Reduced chance of mistakes: In accordance with the IRS, there is around a 1% error rate on e-filed returns, compared with a 20% speed of errors on paper filings. The IRS also provides more info on issues discovered on e-filed yields compared with paper returns.
Easy payment procedure: If you owe the IRS money, it’s simpler to cover at your convenience if you e-file. You can submit returns early and pay later if needed, as long as you pay from the April 15 filing deadline. And you can schedule electronic money transfers to send the IRS what you owe on a date of your choosing — again, provided that the IRS receives your payment by Tax Day. You also have the option to pay your balance by making use of the IRS Immediate pay service from the checking account or savings accounts, filing a credit card through a payment processor for a commission, or paying by check or money order.
Digital storage of tax information: Submitting returns electronically implies there’s an electronic backup of your tax documents. So if something happens to your paperwork, you’ll have a digital backup.
The fantastic news: Most taxpayers do opt to e-file and find those benefits — and the practice of doing so is easy.
- Use IRS Free File: If your adjusted gross income is $72,000 or less you could be able to use the IRS Free File program.
- Free File Fillable Forms — If your income is more than $72,000 and you are comfortable doing your earnings without any assistance, you can use Free File Fillable Forms from the IRS. The types do the math for you and provide basic guidance.

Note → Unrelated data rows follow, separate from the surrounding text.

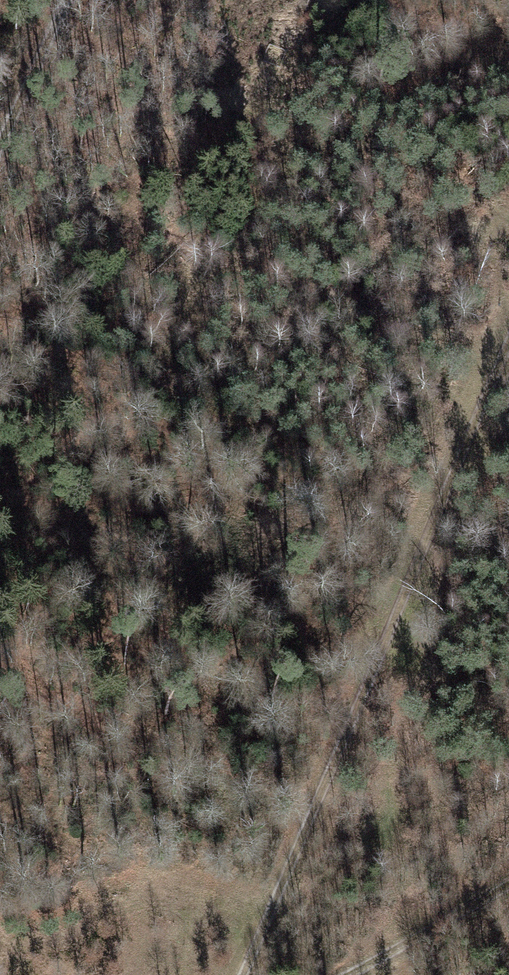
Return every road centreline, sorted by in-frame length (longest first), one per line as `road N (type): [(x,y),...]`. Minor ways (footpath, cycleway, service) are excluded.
road 1 (track): [(241,974),(508,350)]
road 2 (track): [(357,974),(508,889)]
road 3 (track): [(0,148),(67,0)]

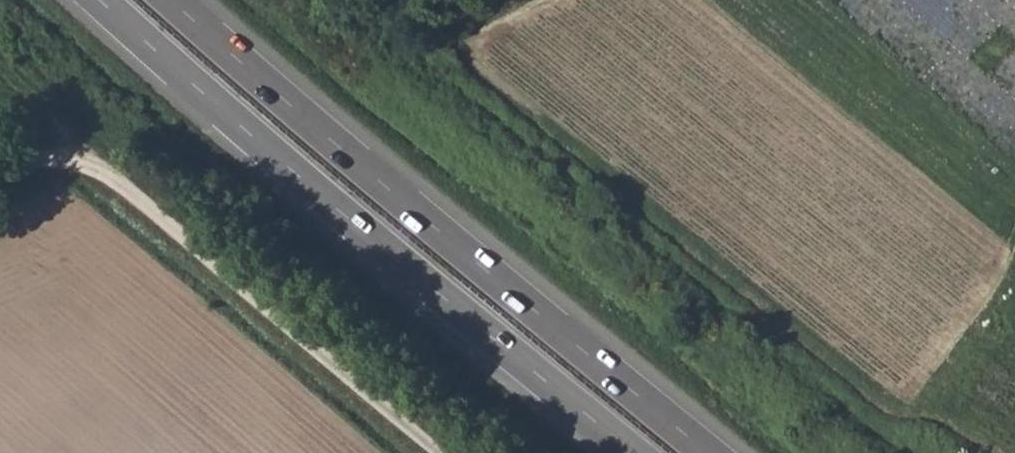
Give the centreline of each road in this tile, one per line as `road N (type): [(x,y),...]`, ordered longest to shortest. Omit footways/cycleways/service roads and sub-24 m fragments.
road 1 (trunk): [(708,452),(171,0)]
road 2 (trunk): [(100,0),(634,452)]
road 3 (unclassified): [(446,452),(84,160),(38,158),(0,170)]

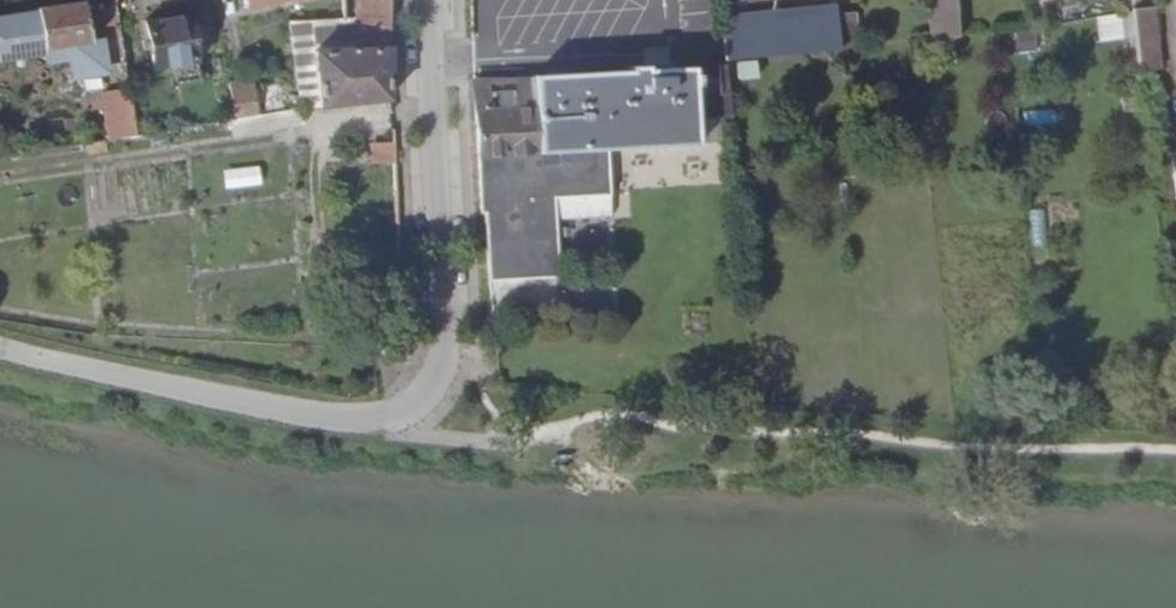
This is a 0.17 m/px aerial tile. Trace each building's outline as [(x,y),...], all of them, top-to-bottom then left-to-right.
[(227,12),(314,0),(226,0),(227,12)] [(360,24),(391,24),(392,0),(361,0),(360,24)] [(960,38),(957,0),(931,0),(935,40),(960,38)] [(38,12),(38,19),(0,26),(0,58),(42,52),(43,62),(67,59),(68,71),(78,78),(105,76),(102,42),(90,43),(84,4),(38,12)] [(753,16),(719,17),(724,60),(820,50),(841,49),(838,12),(837,8),(753,16)] [(859,11),(838,12),(841,49),(861,46),(859,11)] [(1163,40),(1158,11),(1136,15),(1139,44),(1163,40)] [(152,69),(196,63),(188,17),(145,24),(152,69)] [(316,56),(315,24),(294,25),(301,112),(319,110),(316,56)] [(319,110),(390,99),(391,24),(360,24),(360,51),(316,56),(319,110)] [(1167,71),(1163,40),(1139,44),(1142,73),(1167,71)] [(960,47),(945,48),(945,70),(961,68),(960,47)] [(601,69),(474,80),(483,207),(488,207),(494,286),(556,283),(551,202),(607,198),(604,152),(608,151),(607,142),(669,137),(670,148),(695,146),(693,117),(728,115),(724,66),(688,68),(688,62),(601,69)] [(228,120),(254,114),(245,77),(219,83),(228,120)] [(872,96),(857,96),(857,115),(873,115),(872,96)] [(1052,109),(1024,112),(1025,126),(1053,123),(1052,109)] [(301,112),(289,114),(291,130),(302,128),(301,112)] [(110,121),(113,141),(133,138),(130,117),(110,121)] [(607,142),(608,151),(670,148),(669,137),(607,142)] [(364,162),(389,163),(390,143),(365,142),(364,162)] [(221,170),(224,190),(263,185),(260,165),(221,170)] [(1026,247),(1042,248),(1043,210),(1027,210),(1026,247)]
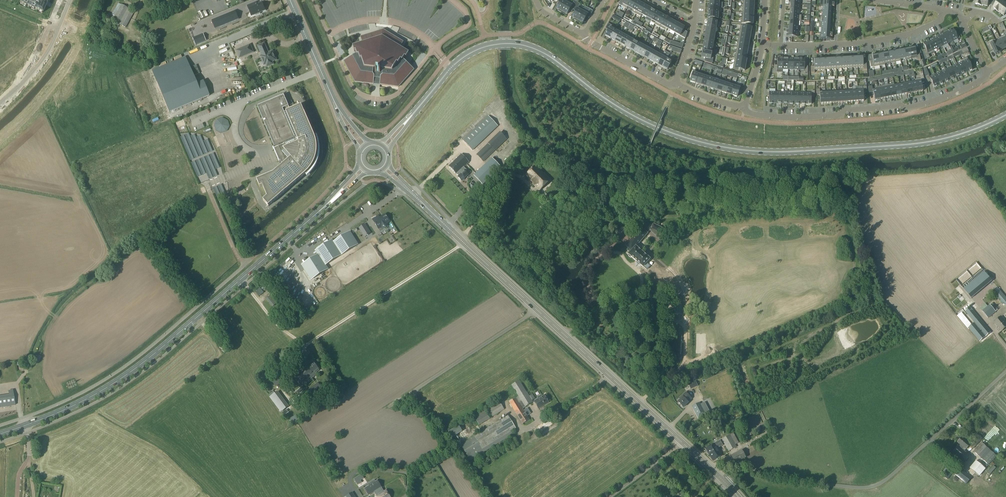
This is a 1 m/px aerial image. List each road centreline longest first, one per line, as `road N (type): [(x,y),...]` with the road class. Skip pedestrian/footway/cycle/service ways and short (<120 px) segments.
road 1 (tertiary): [(415,111),(466,56),(512,44),(542,52),(633,116),(742,151),(920,143),(1005,116)]
road 2 (secondary): [(728,484),(419,201)]
road 3 (secondary): [(0,434),(89,399),(132,371),(318,212)]
road 4 (unclassified): [(728,484),(746,472),(876,486),(1005,372)]
road 5 (residential): [(744,108),(798,118),(910,108),(987,74)]
road 6 (residential): [(942,10),(939,21),(912,34),(781,46)]

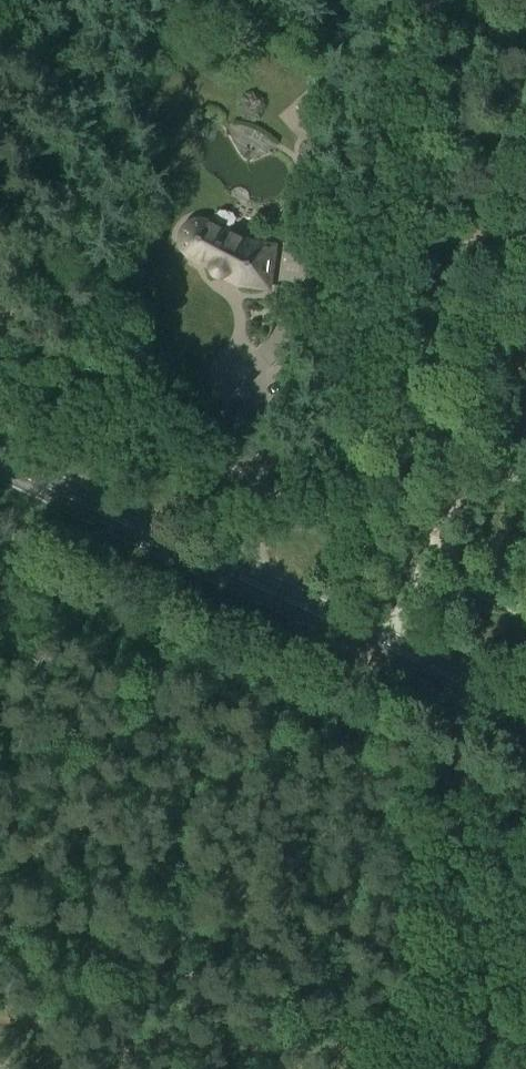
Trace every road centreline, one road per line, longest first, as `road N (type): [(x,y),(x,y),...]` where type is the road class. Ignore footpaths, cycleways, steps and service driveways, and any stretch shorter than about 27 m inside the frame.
road 1 (primary): [(525,726),(0,475)]
road 2 (track): [(412,671),(451,471),(525,221)]
road 3 (track): [(378,83),(359,431),(372,459),(443,503)]
road 4 (track): [(436,683),(414,1068)]

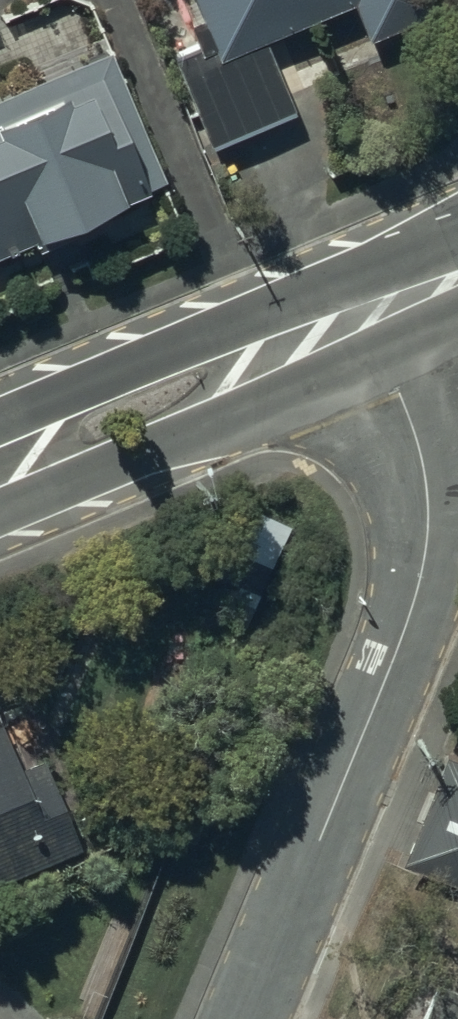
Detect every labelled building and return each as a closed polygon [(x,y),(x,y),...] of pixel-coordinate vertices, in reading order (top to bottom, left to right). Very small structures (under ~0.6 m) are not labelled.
[(213,43),(254,25),(312,0),(194,0),(213,43)] [(364,27),(426,0),(352,0),(364,27)] [(286,102),(254,25),(213,43),(171,60),(204,137),(286,102)] [(104,47),(0,89),(0,243),(158,180),(104,47)] [(60,869),(56,858),(77,850),(42,761),(17,771),(0,729),(0,893),(60,869)] [(394,862),(457,888),(457,763),(438,755),(394,862)] [(433,981),(419,1018),(457,1018),(457,991),(433,981)]
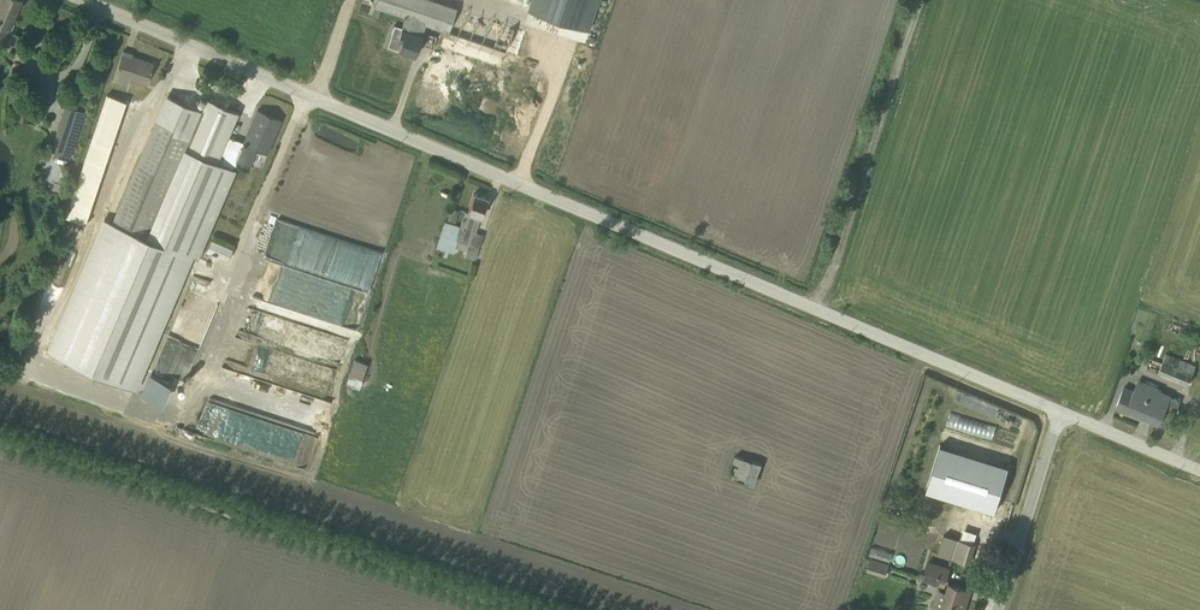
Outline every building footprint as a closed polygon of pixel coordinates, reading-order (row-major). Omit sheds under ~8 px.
[(21,0),(0,0),(0,43),(4,44),(9,32),(11,33),(14,24),(12,23),(21,0)] [(435,0),(376,0),(371,15),(378,17),(381,10),(405,18),(426,26),(435,29),(445,32),(443,36),(453,39),(451,44),(502,61),(505,52),(515,55),(523,30),(435,0)] [(598,0),(531,0),(528,10),(588,30),(598,0)] [(401,28),(395,25),(387,46),(398,50),(398,52),(415,57),(426,26),(405,18),(401,28)] [(436,37),(428,34),(424,46),(432,49),(436,37)] [(123,51),(113,81),(128,86),(130,80),(146,85),(153,63),(131,56),(132,54),(123,51)] [(102,218),(45,351),(138,391),(233,169),(217,162),(238,113),(205,99),(201,110),(162,94),(108,221),(102,218)] [(103,166),(125,101),(105,95),(65,217),(84,223),(86,217),(103,166)] [(85,113),(65,107),(50,152),(69,159),(85,113)] [(280,120),(257,110),(235,162),(249,167),(255,153),(265,157),(280,120)] [(475,232),(487,198),(473,193),(466,213),(464,212),(459,227),(444,221),(444,222),(435,247),(453,254),(455,248),(466,252),(465,256),(475,259),(484,235),(475,232)] [(451,209),(447,221),(455,223),(459,211),(451,209)] [(209,237),(203,249),(225,259),(231,247),(209,237)] [(1185,328),(1171,322),(1168,328),(1183,334),(1185,328)] [(1150,357),(1145,369),(1186,386),(1194,366),(1164,353),(1164,355),(1161,362),(1150,357)] [(358,388),(366,362),(352,357),(343,384),(358,388)] [(1125,386),(1116,407),(1167,429),(1179,400),(1161,392),(1162,390),(1137,379),(1133,390),(1125,386)] [(994,512),(1008,466),(940,445),(925,491),(994,512)] [(734,455),(726,476),(753,486),(761,464),(734,455)] [(938,554),(969,564),(975,544),(973,544),(977,533),(962,528),(960,531),(959,535),(946,531),(945,535),(943,534),(937,553),(938,554)] [(997,547),(986,544),(978,570),(989,573),(997,547)] [(888,563),(892,553),(871,545),(868,555),(888,563)] [(888,577),(891,565),(871,558),(867,571),(888,577)] [(928,560),(921,580),(944,587),(950,568),(928,560)] [(937,589),(930,609),(964,609),(970,590),(947,583),(944,591),(937,589)]
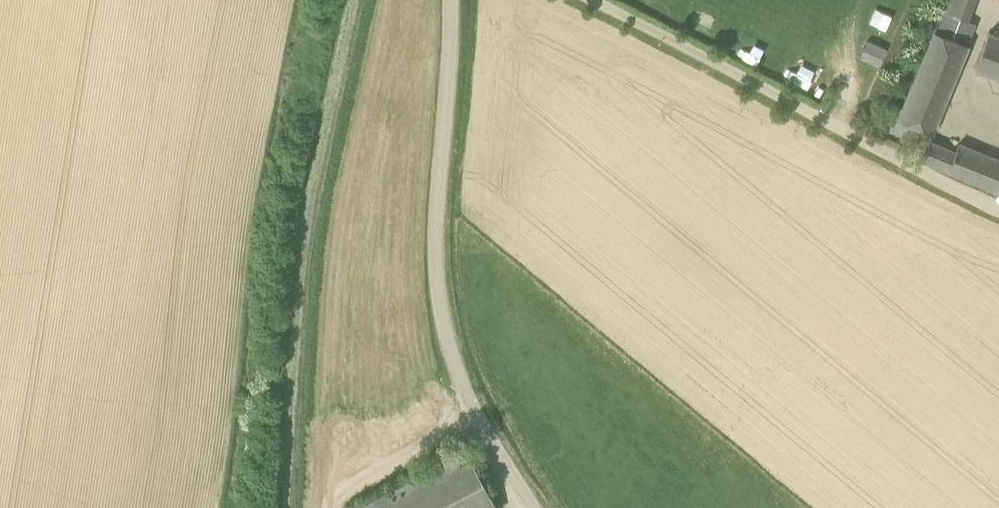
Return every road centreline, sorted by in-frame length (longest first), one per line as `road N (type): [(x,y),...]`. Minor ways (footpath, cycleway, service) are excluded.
road 1 (unclassified): [(532,507),(463,391),(440,321),(434,231),(451,0)]
road 2 (track): [(282,507),(300,272),(348,0)]
road 3 (track): [(998,211),(587,0)]

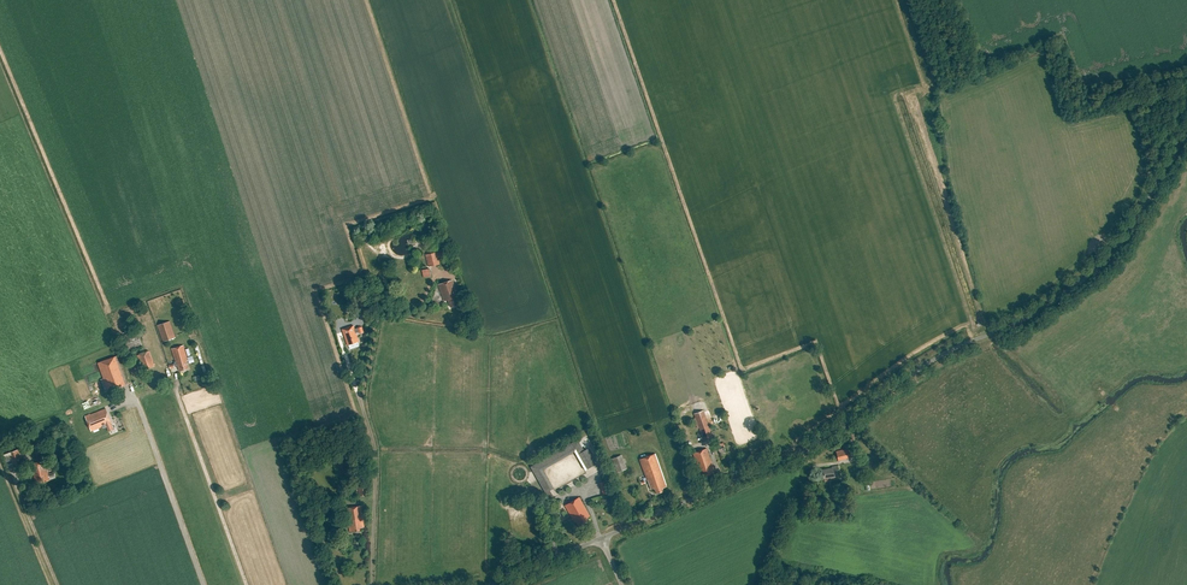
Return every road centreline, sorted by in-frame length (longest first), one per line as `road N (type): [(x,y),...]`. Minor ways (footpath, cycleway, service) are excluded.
road 1 (unclassified): [(602,538),(813,444),(947,351),(1034,314),(1077,285),(1117,250),(1186,131)]
road 2 (track): [(247,584),(174,386)]
road 3 (track): [(372,584),(376,462),(361,404)]
road 4 (unclassified): [(423,317),(378,314),(361,404),(356,389)]
road 5 (track): [(52,584),(0,462)]
road 6 (unclassified): [(489,584),(602,538)]
road 7 (track): [(58,584),(11,472)]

You can simply do your federal return with all these kinds.
- Utilize an internet tax preparation tax or service applications: Tax preparation software and online filing services are alternatives. These choices are a simple way to finish and e-file your forms. Some software suppliers charge for their apps, Some are liberated. The software asks you simple questions about your life and financing to guide you through the completion of your forms.
- Get complimentary, in-person tax help: In most states, you will find volunteers to help prepare and e-file returns. But eligibility for free aid is typically limited based on income, and a few providers appeal to specific demographic groups. The IRS maintains a database of authorized providers, but you should be aware this option is likely to be the most costly one.
Using online tax prep software is far and away the preferred approach of the majority of taxpayers. Actually, the IRS says it anticipated more than four in five tax returns to be filed through tax return prep software.
Is e-filing really secure?
While e-filing is convenient, you could be worried about security — especially with so many data breaches. But experts agree that this isn’t an issue which should deter you from e-filing.
“E-filing a tax return has turned out to be a very secure way to file your taxes,” says Scott Grissom, vice president of product direction, marketing and sales at LegalShield. “In actuality, it can be more secure than paper filing as you’re sending your private information through an encrypted network rather than exposing your information in the mail.”
Dennis Chow, vice president of information security at SCIS Security, clarifies that the IRS has put security measures in place to keep your data secure. “Trainers normally use IRS specific APIs that need token sessions,” Chow says. “All this is routed over TLS encrypted links “
It’s important to use a trusted service that will assist you record your taxes. Chow advises to not e-file on a public computer or utilize an internet connection which isn’t private.
For most taxpayers, it is sensible to e-file a return because it is the most convenient way to file your tax information to the IRS and it allows for timely refunds and easy payment options. Just be certain to use tax preparation software from a dependable source, so that you may make certain the information you provide to transmit to the IRS will be kept protected.